Showalter calls this "lovebird honeytrap journalism", saying:
 "it's becoming more and more the norm as none of these reporters ends up seriously punished"......."None of them are facing arrest for knowingly printing stolen classified information, although that may change with this one..........Don't think that they are outliers breaking the rules, either. Here's a gag-inducing piece of fluff touting Kube on her birthday in 2018 from Politico.  To Politico, she's a celebrity............
Roger Stone was sentenced to over three years for what's called "Process Crimes".  The corrupt prosecutors on this case recommended eight to ten years to a corrupt judge and a corrupt jury forman. Let's take a look at this by defining what a process crime is.
"Process crimes are the offenses that "interfere with the procedures and administration of justice". They are prosecuted because they are considered to harm the public interest in the functioning and integrity of the judicial system. There is a broad range of process crimes, covered in the U.S. by a variety of federal and state laws. Mar 5 2019"
Now, that's a definition allows for a lot of abuse, and the FBI and the DOJ have taken advantage of it.  Then we see people who've leak classified information who are given a slap on the wrist, and in the case of "journalists", nothing happens of consequence!

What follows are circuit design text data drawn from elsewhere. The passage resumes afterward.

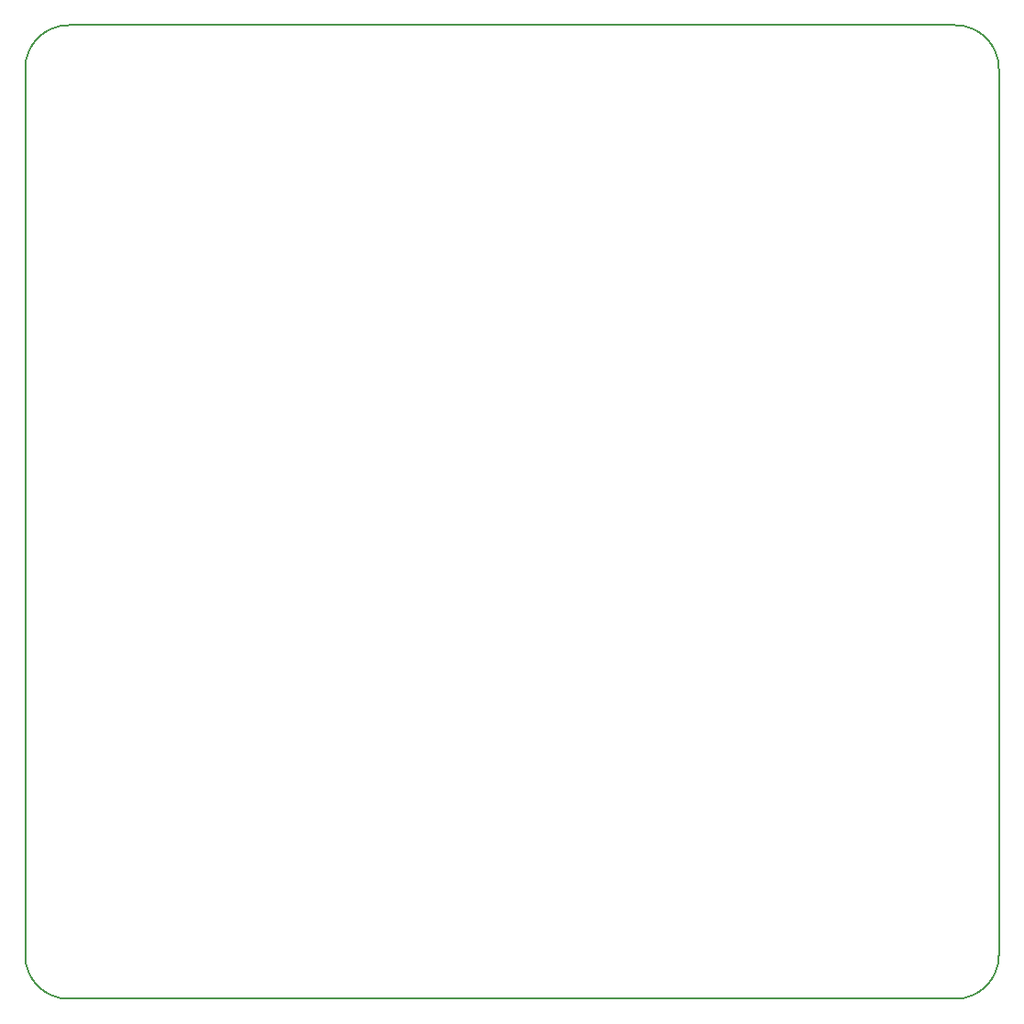
<source format=gbr>
%TF.GenerationSoftware,KiCad,Pcbnew,(5.1.7)-1*%
%TF.CreationDate,2020-12-19T19:15:02-05:00*%
%TF.ProjectId,Radiometer amps r2,52616469-6f6d-4657-9465-7220616d7073,rev?*%
%TF.SameCoordinates,Original*%
%TF.FileFunction,Profile,NP*%
%FSLAX46Y46*%
G04 Gerber Fmt 4.6, Leading zero omitted, Abs format (unit mm)*
G04 Created by KiCad (PCBNEW (5.1.7)-1) date 2020-12-19 19:15:02*
%MOMM*%
%LPD*%
G01*
G04 APERTURE LIST*
%TA.AperFunction,Profile*%
%ADD10C,0.150000*%
%TD*%
G04 APERTURE END LIST*
D10*
X28700000Y266300000D02*
X28700000Y184300000D01*
X-57300000Y270300000D02*
X24700000Y270300000D01*
X-61300000Y184300000D02*
X-61300000Y266300000D01*
X24700000Y180300000D02*
X-57300000Y180300000D01*
X28700000Y184300000D02*
G75*
G02*
X24700000Y180300000I-4000000J0D01*
G01*
X-57300000Y180300000D02*
G75*
G02*
X-61300000Y184300000I0J4000000D01*
G01*
X24700000Y270300000D02*
G75*
G02*
X28700000Y266300000I0J-4000000D01*
G01*
X-61300000Y266300000D02*
G75*
G02*
X-57300000Y270300000I4000000J0D01*
G01*
M02*

</source>
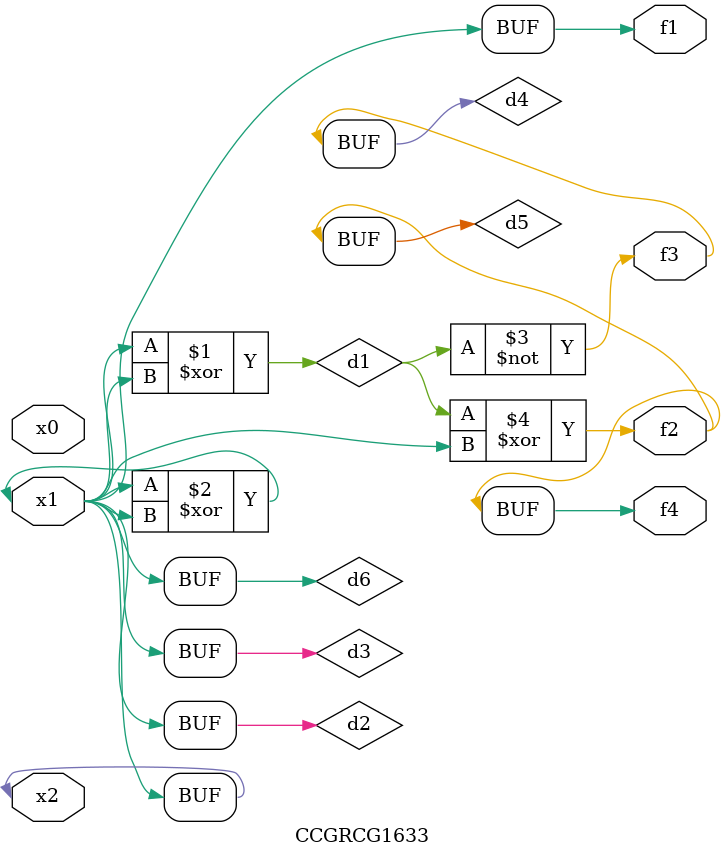
<source format=v>
module CCGRCG1633(
	input x0, x1, x2,
	output f1, f2, f3, f4
);

	wire d1, d2, d3, d4, d5, d6;

	xor (d1, x1, x2);
	buf (d2, x1, x2);
	xor (d3, x1, x2);
	nor (d4, d1);
	xor (d5, d1, d2);
	buf (d6, d2, d3);
	assign f1 = d6;
	assign f2 = d5;
	assign f3 = d4;
	assign f4 = d5;
endmodule

</source>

Every one of these leakers took an oath to preserve these secrets.  I know that for a fact, because I took such an oath many years ago, and all the documents I signed made it clear that to violate that oath was a serious crime, and punishment would be severe.  In order to get their clearances they had to have taken an oath similiar to the one I took and signed similar documents to the kind I signed.  Documents that clearly outlined and explained to them before they were signed what was expected of them. 

They "knew" what they were doing was treason.   Period!  

Or, then again, maybe not.  Maybe that oath was only meant for me.   Nah, it don't work that way!  To quote Marcellus in Shakespeare’s Hamlet , "Something is rotten in the state of Denmark!"

The EPA used to say there's no training program as effective as a good civil penalty.  Well, if that's true, then there's no lesson learned about treason as a good as criminal penalty and corresponding jail time.